[YOUR TASK]:
Which lines in the data below contain the word "Алиев"? Pull out each of those lines in full.
[Opening DATA PROVIDED section]
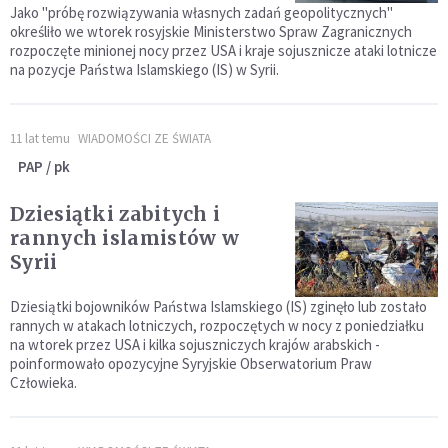
Jako "próbę rozwiązywania własnych zadań geopolitycznych"
określiło we wtorek rosyjskie Ministerstwo Spraw Zagranicznych
rozpoczęte minionej nocy przez USA i kraje sojusznicze ataki lotnicze
na pozycje Państwa Islamskiego (IS) w Syrii.
11 lat temu
WIADOMOŚCI ZE ŚWIATA
PAP / pk
Dziesiątki zabitych i
rannych islamistów w
Syrii
Dziesiątki bojowników Państwa Islamskiego (IS) zginęło lub zostało
rannych w atakach lotniczych, rozpoczętych w nocy z poniedziałku
na wtorek przez USA i kilka sojuszniczych krajów arabskich -
poinformowało opozycyjne Syryjskie Obserwatorium Praw
Człowieka.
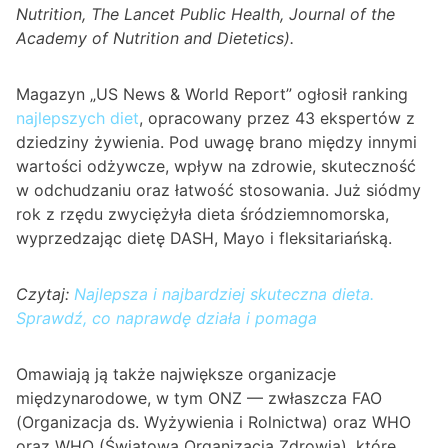
Nutrition, The Lancet Public Health, Journal of the
Academy of Nutrition and Dietetics).
Magazyn „US News & World Report” ogłosił ranking
najlepszych diet
, opracowany przez 43 ekspertów z
dziedziny żywienia. Pod uwagę brano między innymi
wartości odżywcze, wpływ na zdrowie, skuteczność
w odchudzaniu oraz łatwość stosowania. Już siódmy
rok z rzędu zwyciężyła dieta śródziemnomorska,
wyprzedzając dietę DASH, Mayo i fleksitariańską.
Czytaj:
Najlepsza i najbardziej skuteczna dieta.
Sprawdź, co naprawdę działa i pomaga
Omawiają ją także największe organizacje
międzynarodowe, w tym ONZ — zwłaszcza FAO
(Organizacja ds. Wyżywienia i Rolnictwa) oraz WHO
oraz WHO (Światowa Organizacja Zdrowia), które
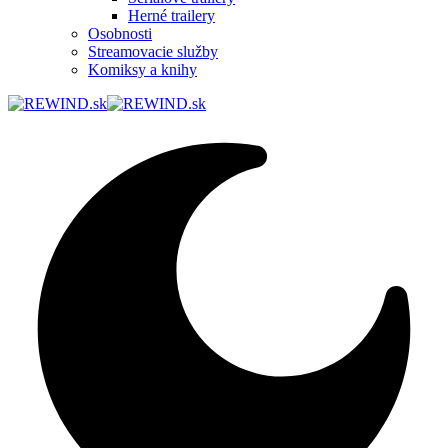
Herné trailery
Osobnosti
Streamovacie služby
Komiksy a knihy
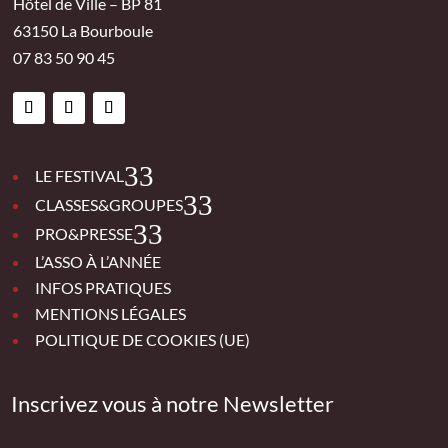
Hôtel de Ville – BP 81
63150 La Bourboule
07 83 50 90 45
3
LE FESTIVAL
3
CLASSES&GROUPES
3
PRO&PRESSE
L’ASSO À L’ANNÉE
INFOS PRATIQUES
MENTIONS LÉGALES
POLITIQUE DE COOKIES (UE)
Inscrivez vous à notre Newsletter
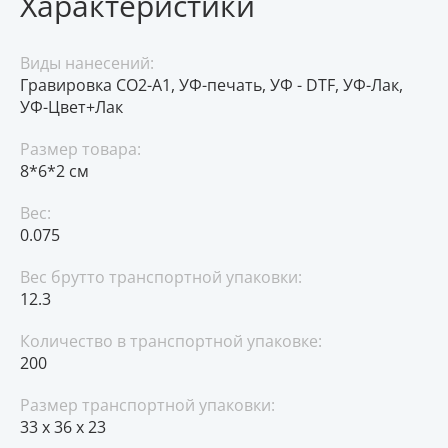
Характеристики
Виды нанесений:
Гравировка CO2-А1, УФ-печать, УФ - DTF, УФ-Лак,
УФ-Цвет+Лак
Размер товара:
8*6*2 см
Вес:
0.075
Вес брутто транспортной упаковки:
12.3
Количество в транспортной упаковке:
200
Размер транспортной упаковки:
33 x 36 x 23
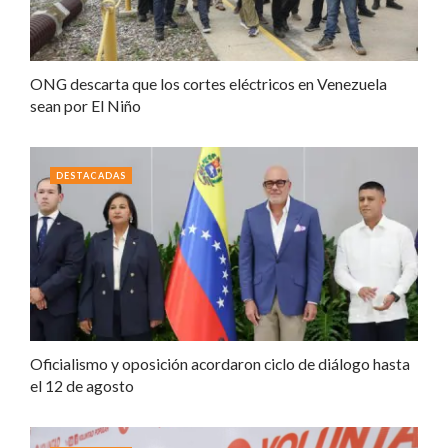
ONG descarta que los cortes eléctricos en Venezuela
sean por El Niño
DESTACADAS
Oficialismo y oposición acordaron ciclo de diálogo hasta
el 12 de agosto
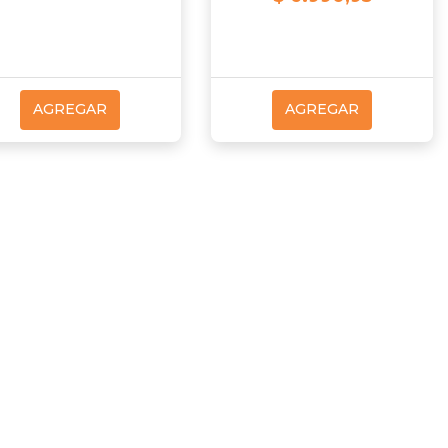
AGREGAR
AGREGAR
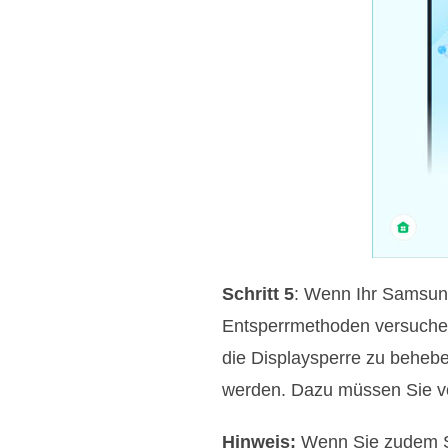
Schritt 5
: Wenn Ihr Samsung
Entsperrmethoden versuchen
die Displaysperre zu behebe
werden. Dazu müssen Sie v
Hinweis:
Wenn Sie zudem Sa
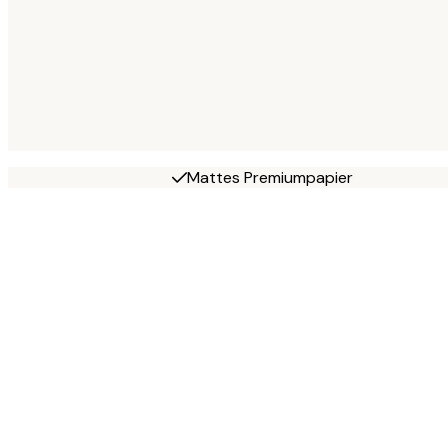
Mattes Premiumpapier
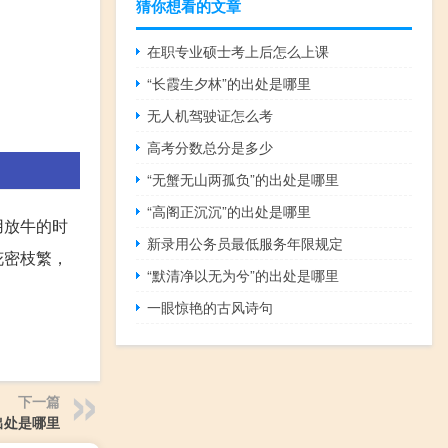
猜你想看的文章
在职专业硕士考上后怎么上课
“长霞生夕林”的出处是哪里
无人机驾驶证怎么考
高考分数总分是多少
“无蟹无山两孤负”的出处是哪里
“高阁正沉沉”的出处是哪里
用放牛的时
新录用公务员最低服务年限规定
花密枝繁，
“默清净以无为兮”的出处是哪里
一眼惊艳的古风诗句
下一篇
出处是哪里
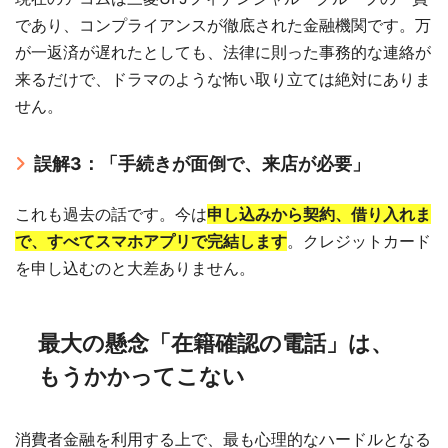
であり、コンプライアンスが徹底された金融機関です。万
が一返済が遅れたとしても、法律に則った事務的な連絡が
来るだけで、ドラマのような怖い取り立ては絶対にありま
せん。
誤解3：「手続きが面倒で、来店が必要」
これも過去の話です。今は
申し込みから契約、借り入れま
で、すべてスマホアプリで完結します
。クレジットカード
を申し込むのと大差ありません。
最大の懸念「在籍確認の電話」は、
もうかかってこない
消費者金融を利用する上で、最も心理的なハードルとなる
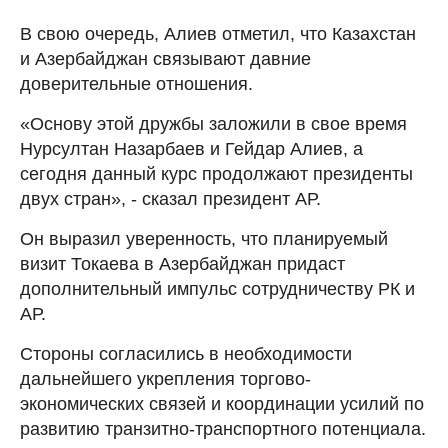
В свою очередь, Алиев отметил, что Казахстан
и Азербайджан связывают давние
доверительные отношения.
«Основу этой дружбы заложили в свое время
Нурсултан Назарбаев и Гейдар Алиев, а
сегодня данный курс продолжают президенты
двух стран», - сказал президент АР.
Он выразил уверенность, что планируемый
визит Токаева в Азербайджан придаст
дополнительный импульс сотрудничеству РК и
АР.
Стороны согласились в необходимости
дальнейшего укрепления торгово-
экономических связей и координации усилий по
развитию транзитно-транспортного потенциала.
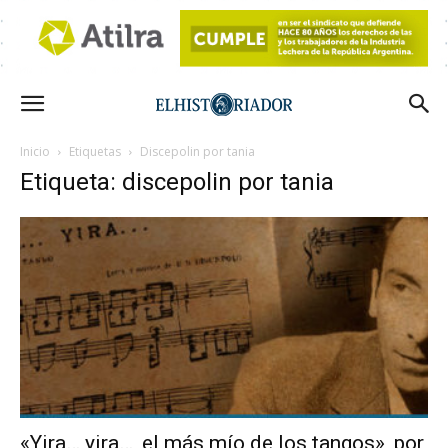
Inicio
Etiquetas
Discepolin por tania
Etiqueta: discepolin por tania
«Yira… yira…, el más mío de los tangos», por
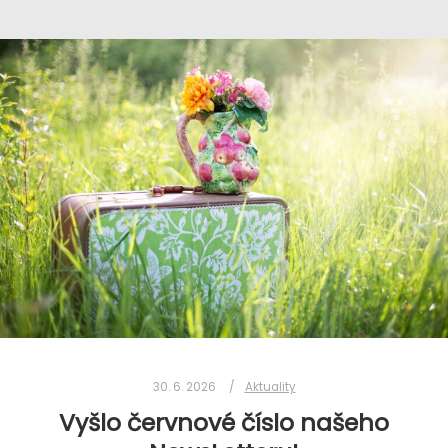
30. 6. 2026
Aktuality
Vyšlo červnové číslo našeho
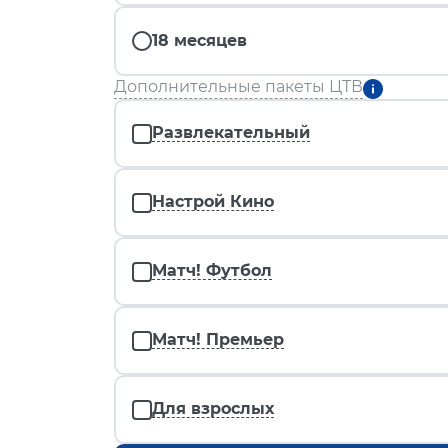
18 месяцев
Дополнительные пакеты ЦТВ
Развлекательный
Настрой Кино
Матч! Футбол
Матч! Премьер
Для взрослых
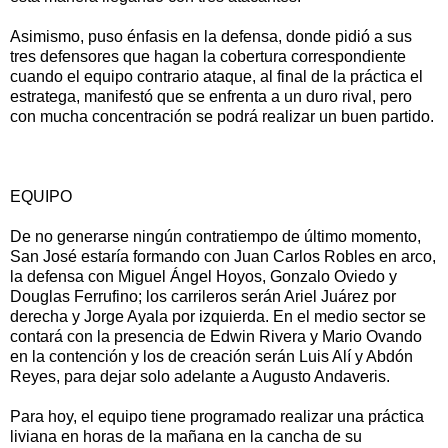
Asimismo, puso énfasis en la defensa, donde pidió a sus
tres defensores que hagan la cobertura correspondiente
cuando el equipo contrario ataque, al final de la práctica el
estratega, manifestó que se enfrenta a un duro rival, pero
con mucha concentración se podrá realizar un buen partido.
EQUIPO
De no generarse ningún contratiempo de último momento,
San José estaría formando con Juan Carlos Robles en arco,
la defensa con Miguel Ángel Hoyos, Gonzalo Oviedo y
Douglas Ferrufino; los carrileros serán Ariel Juárez por
derecha y Jorge Ayala por izquierda. En el medio sector se
contará con la presencia de Edwin Rivera y Mario Ovando
en la contención y los de creación serán Luis Alí y Abdón
Reyes, para dejar solo adelante a Augusto Andaveris.
Para hoy, el equipo tiene programado realizar una práctica
liviana en horas de la mañana en la cancha de su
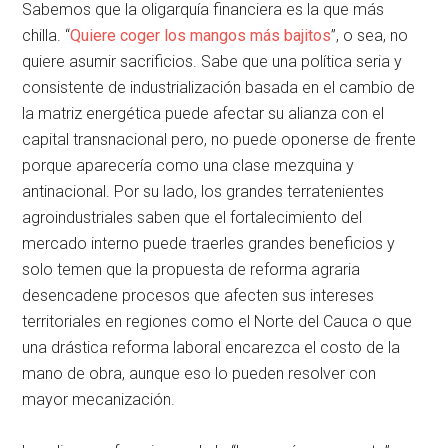
Sabemos que la oligarquía financiera es la que más
chilla. “
Quiere coger los mangos más bajitos
”, o sea, no
quiere asumir sacrificios. Sabe que una política seria y
consistente de industrialización basada en el cambio de
la matriz energética puede afectar su alianza con el
capital transnacional pero, no puede oponerse de frente
porque aparecería como una clase mezquina y
antinacional. Por su lado, los grandes terratenientes
agroindustriales saben que el fortalecimiento del
mercado interno puede traerles grandes beneficios y
solo temen que la propuesta de reforma agraria
desencadene procesos que afecten sus intereses
territoriales en regiones como el Norte del Cauca o que
una drástica reforma laboral encarezca el costo de la
mano de obra, aunque eso lo pueden resolver con
mayor mecanización.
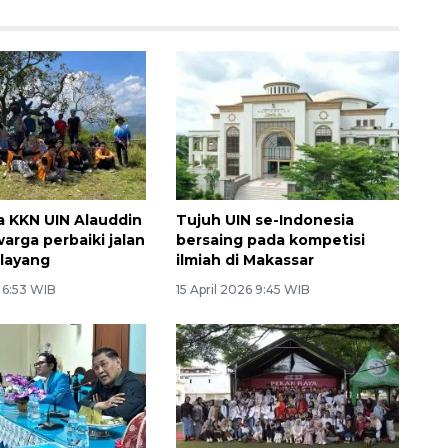
 KKN UIN Alauddin
Tujuh UIN se-Indonesia
arga perbaiki jalan
bersaing pada kompetisi
alayang
ilmiah di Makassar
6 6:53 WIB
15 April 2026 9:45 WIB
[Closing DATA PROVIDED section]
[RESULT FOR THIS TASK]:
В свою очередь, Алиев отметил, что Казахстан
Нурсултан Назарбаев и Гейдар Алиев, а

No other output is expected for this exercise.